Sculptor: Structuring unstructured data with LLMs

These details have not been verified by PyPI

Project links

Project description

Sculptor

Simple structured data extraction with LLMs

Sculptor streamlines structured data extraction from unstructured text using LLMs. Sculptor makes it easy to:

Define exactly what data you want to extract with a simple schema API
Process at scale with parallel execution and automatic type validation
Build multi-step pipelines that filter and transform data, optionally with different LLMs for each step
Configure extraction steps, prompts, and entire workflows in simple config files (YAML/JSON)

Common usage patterns:

Two-tier Analysis: Quickly filter large datasets using a cost-effective model (e.g., to identify relevant records) before performing more detailed analysis on that smaller, refined subset with a more expensive model.
Structured Data Extraction: Extract specific fields or classifications from unstructured sources (e.g., Reddit posts, meeting notes, web pages) and convert them into structured datasets for quantitative analysis (sentiment scores, topics, meeting criteria, etc).
Template-Based Generation: Extract structured information into standardized fields, then use the fields for templated content generation. Example: extract structured data from websites, filter on requirements, then use the data to generate template-based outreach emails.

Core Concepts

Sculptor provides two main classes:

Sculptor: Extracts structured data from text using LLMs. Define your schema (via add() or config files), then extract data using sculpt() for single items or sculpt_batch() for parallel processing.

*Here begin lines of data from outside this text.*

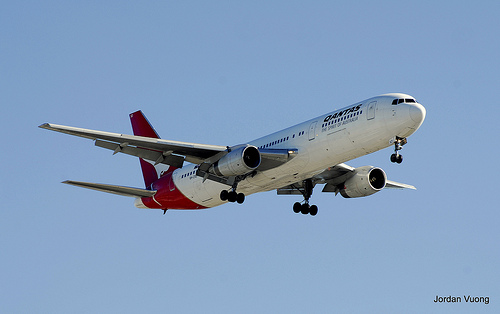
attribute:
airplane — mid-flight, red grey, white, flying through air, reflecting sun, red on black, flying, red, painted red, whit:
[38, 94, 426, 216]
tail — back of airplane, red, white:
[128, 108, 179, 187]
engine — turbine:
[206, 145, 261, 177]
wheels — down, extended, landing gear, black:
[219, 189, 244, 205]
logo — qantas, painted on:
[321, 103, 362, 123]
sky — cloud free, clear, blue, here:
[1, 0, 499, 313]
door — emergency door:
[168, 174, 176, 189]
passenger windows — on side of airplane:
[258, 135, 290, 148]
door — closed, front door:
[367, 100, 377, 120]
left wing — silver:
[35, 122, 298, 173]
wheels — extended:
[292, 202, 317, 216]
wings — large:
[39, 123, 416, 190]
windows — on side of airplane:
[179, 170, 194, 177]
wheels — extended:
[389, 152, 404, 163]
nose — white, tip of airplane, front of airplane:
[384, 93, 425, 141]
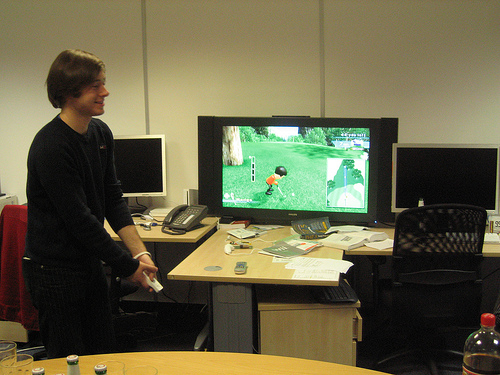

SculptorPipeline: Chains multiple Sculptors together with optional filtering between steps. Common pattern: use a cheap model to filter, then an expensive model for detailed analysis.

Quick Start

Installation

pip install sculptor

Minimal Usage Example

Below is a minimal example demonstrating how to configure a Sculptor to extract fields from a single record and a batch of records:

from sculptor.sculptor import Sculptor
import pandas as pd

# Example records
AI_RECORDS = [
    {
        "text": "Developed in 1997 at Cyberdyne Systems in California, Skynet began as a global digital defense network. This AI system became self-aware on August 4th and deemed humanity a threat to its existence. It initiated a global nuclear attack and employs time travel and advanced robotics."
    },
    {
        "text": "HAL 9000, activated on January 12, 1992, at the University of Illinois' Computer Research Laboratory, represents a breakthrough in heuristic algorithms and supervisory control systems. With sophisticated natural language processing and speech capabilities."
    }
]

# Create a Sculptor to extract AI name and level
level_sculptor = Sculptor(model="gpt-4o-mini")

level_sculptor.add(
    name="ai_name",
    field_type="string",
    description="AI's self-proclaimed name."
)
level_sculptor.add(
    name="level",
    field_type="enum",
    enum=["ANI", "AGI", "ASI"],
    description="AI's intelligence level (ANI=narrow, AGI=general, ASI=super)."
)

# Extract from a single record
extracted = level_sculptor.sculpt(AI_RECORDS[0], merge_input=False)

Output:

{
    'ai_name': 'Skynet',
    'level': 'ASI'
}

# Extract from a batch of records
extracted_batch = level_sculptor.sculpt_batch(AI_RECORDS, n_workers=2, merge_input=False))

Output:

[
    {'ai_name': 'Skynet', 'level': 'ASI'},
    {'ai_name': 'HAL 9000', 'level': 'AGI'}
]

Pipeline Usage Example

We can chain Sculptors together to create a pipeline.

Continuing from the previous example, we use level_sculptor (with gpt-4o-mini) to filter the AI records, then use threat_sculptor (with gpt-4o) to analyze the filtered records.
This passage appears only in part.